Till was abducted from his uncle's home in Money, Miss., on Aug. 28, 1955. The mutilated body of the 14-year-old from Chicago was found by fishermen three days later in the Tallahatchie River.
Pictures of the slaying shocked the world. Two white men charged with murder — Roy Bryant and his half brother, J.W. Milam — were acquitted by an all-white jury. Both men have since died.
According to the Justice Department, the men "subsequently detailed to a magazine journalist how they beat Till, took him to the river, shot him in the head, tied a large metal fan to his neck with barbed wire, and pushed his body into the river."
Justice Department officials did not say what prompted them to reopen the case. Details of the renewed investigation, which also involves officials in Mississippi, were announced Monday by R. Alexander Acosta, assistant attorney general for civil rights.
"Recent renewed interest in the matter has suggested the potential that others were involved in the murder," a department statement read.
The federal statute of limitations in the case expired long ago, but state prosecution is still possible, the Justice Department says, so federal investigators will work with state counterparts to determine if charges are warranted.

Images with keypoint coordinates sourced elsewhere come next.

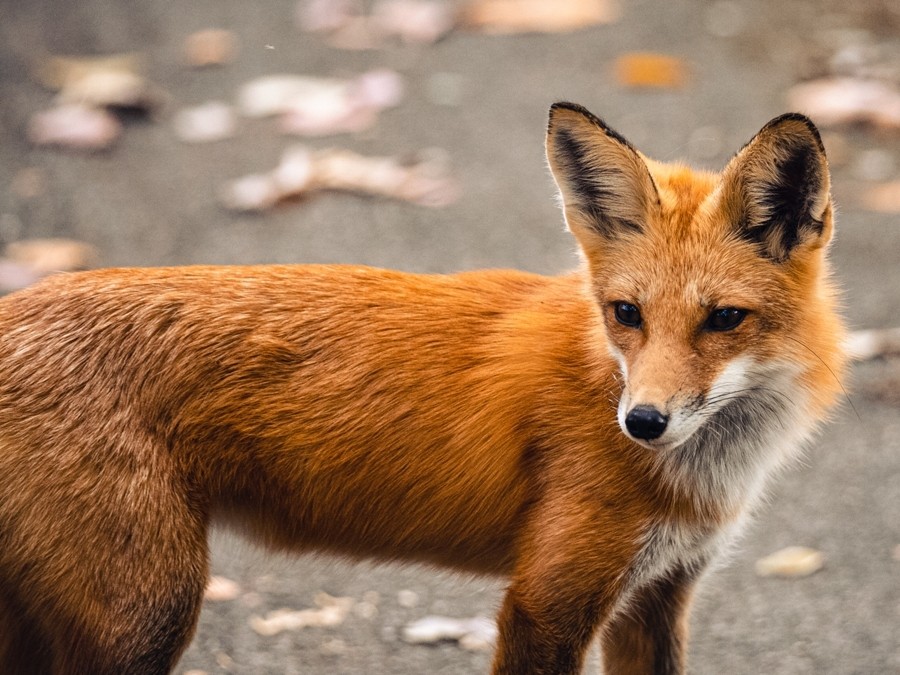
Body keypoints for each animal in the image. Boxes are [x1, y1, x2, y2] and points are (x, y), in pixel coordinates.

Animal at [0, 101, 848, 675]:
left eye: (724, 318)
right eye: (626, 313)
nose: (641, 420)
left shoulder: (656, 595)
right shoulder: (546, 601)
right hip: (148, 612)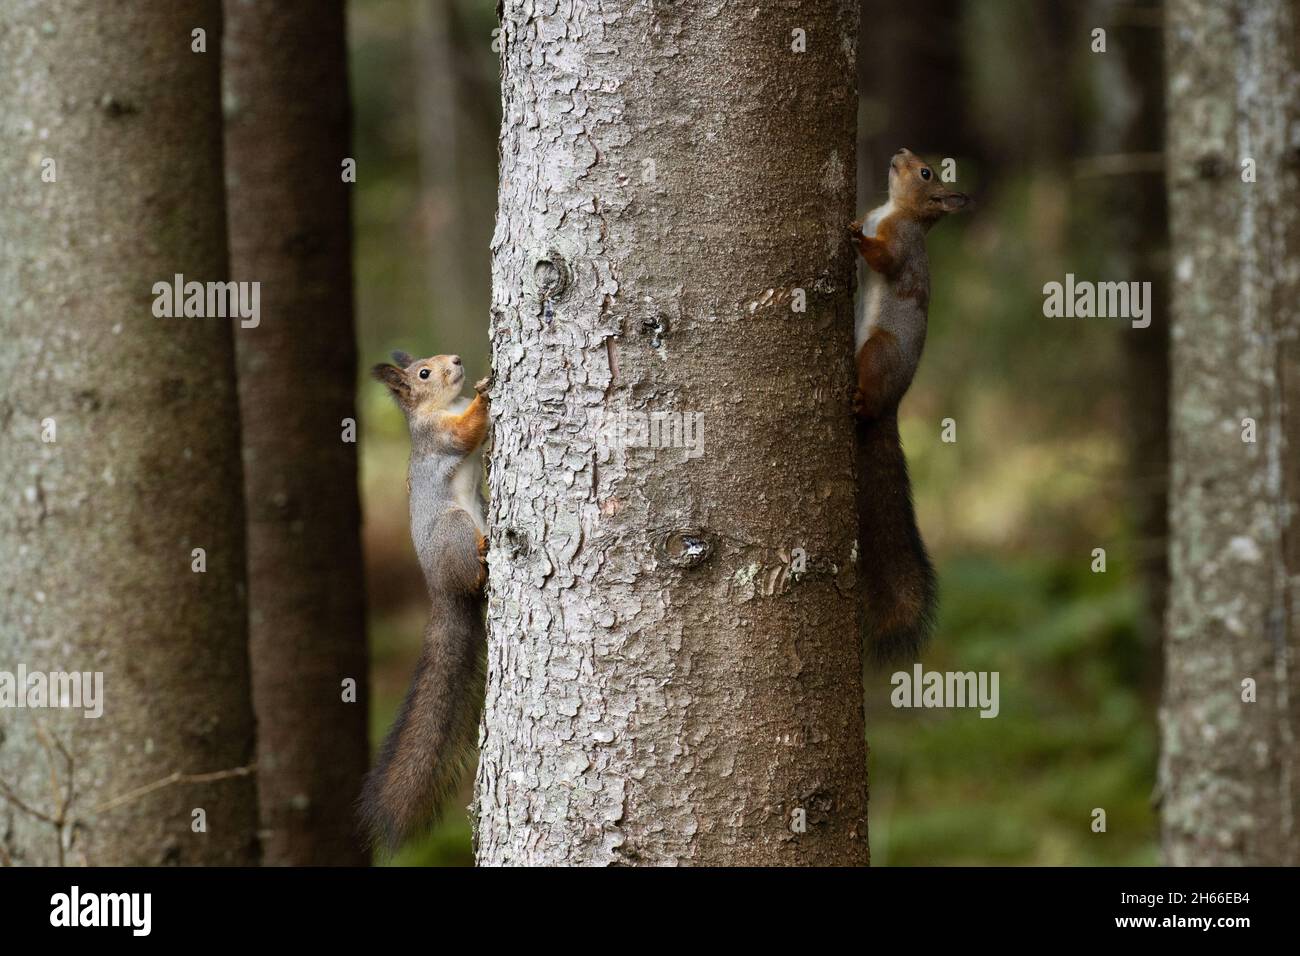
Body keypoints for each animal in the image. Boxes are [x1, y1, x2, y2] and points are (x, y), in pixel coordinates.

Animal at [359, 349, 490, 851]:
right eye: (423, 373)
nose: (456, 358)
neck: (443, 405)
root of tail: (441, 590)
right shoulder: (441, 436)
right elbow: (467, 431)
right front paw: (485, 392)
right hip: (455, 528)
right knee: (474, 575)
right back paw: (485, 554)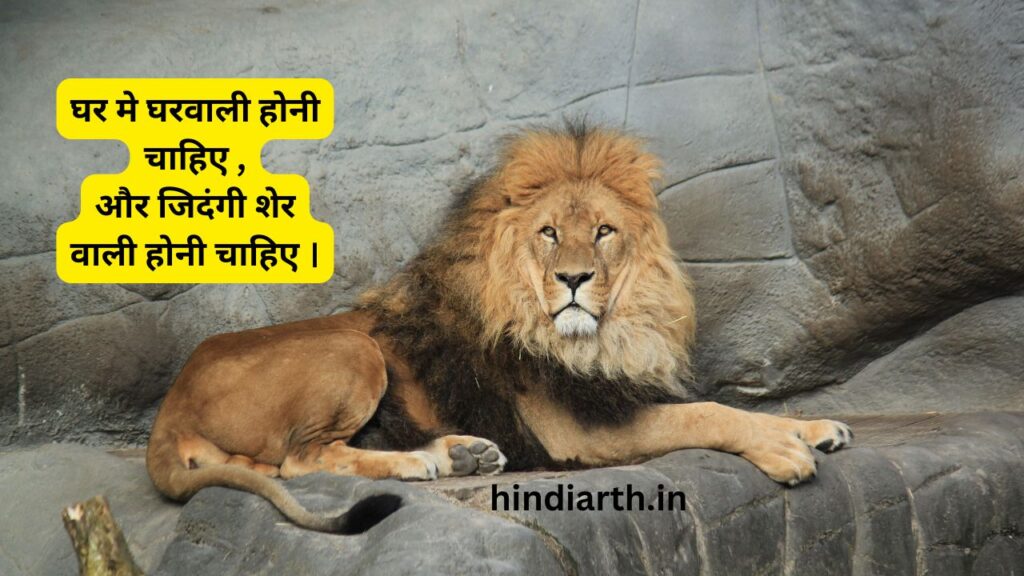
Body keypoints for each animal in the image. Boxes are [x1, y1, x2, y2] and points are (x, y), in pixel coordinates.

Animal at [146, 122, 852, 533]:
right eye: (549, 233)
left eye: (604, 231)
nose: (574, 279)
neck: (605, 337)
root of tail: (169, 408)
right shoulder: (580, 429)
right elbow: (708, 413)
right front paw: (786, 452)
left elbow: (738, 408)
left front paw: (814, 426)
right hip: (352, 348)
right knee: (299, 460)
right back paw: (422, 462)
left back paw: (461, 452)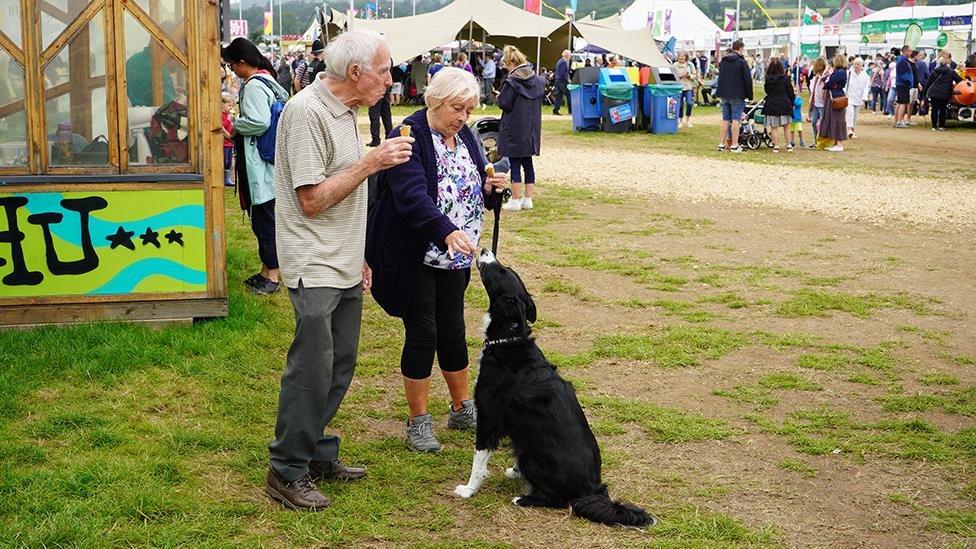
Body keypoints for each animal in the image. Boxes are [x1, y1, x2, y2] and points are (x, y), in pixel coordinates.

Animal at [452, 248, 656, 528]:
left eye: (502, 270)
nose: (484, 250)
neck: (509, 341)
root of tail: (592, 489)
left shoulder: (488, 416)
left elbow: (478, 461)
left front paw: (468, 489)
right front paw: (515, 473)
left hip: (531, 454)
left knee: (559, 500)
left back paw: (524, 499)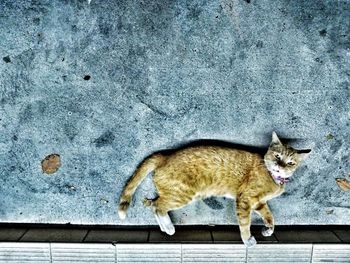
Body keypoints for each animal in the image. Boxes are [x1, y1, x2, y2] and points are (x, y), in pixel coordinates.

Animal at [119, 133, 310, 249]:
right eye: (277, 156)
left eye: (291, 163)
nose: (280, 166)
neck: (274, 178)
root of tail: (165, 156)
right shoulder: (245, 199)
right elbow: (245, 223)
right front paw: (247, 240)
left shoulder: (259, 202)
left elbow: (270, 216)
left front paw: (268, 229)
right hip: (183, 195)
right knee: (157, 206)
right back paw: (169, 227)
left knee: (153, 204)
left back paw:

"The Emmett Till case stands at the heart of the American civil rights movement," said Acosta. "This brutal murder and grotesque miscarriage of justice outraged a nation and helped galvanize support for the modern American civil rights movement."
"Even if it's incredibly difficult, we … you know, it's an appropriate use of department resources to investigate matters such as this, Acosta said. "We owe it to them and to the civil rights movement to look into it if an investigation may uncover evidence of additional actors."
The Till murder was immortalized in a 1963 Bob Dylan song "The Death of Emmett Till," which called the trial of Byrant and Milam "a mockery."
The NAACP and other individuals and groups have called repeatedly for reopening the case, which has been the subject of documentary films and books. In a 2003 letter to Mississippi officials, NAACP President Kweisi Mfume said it was "time to address what remains an ugly mark" in state and U.S. history.
Other civil rights-era killings in Mississippi have been reopened with mixed results.
In 1994, Byron de la Beckwith was convicted of the 1963 murder of NAACP field secretary Medgar Evers. But there has been little progress in an effort to bring murder charges for the 1964 slayings of three civil rights workers in Neshoba County, Miss. Those killings were chronicled in the film "Mississippi Burning."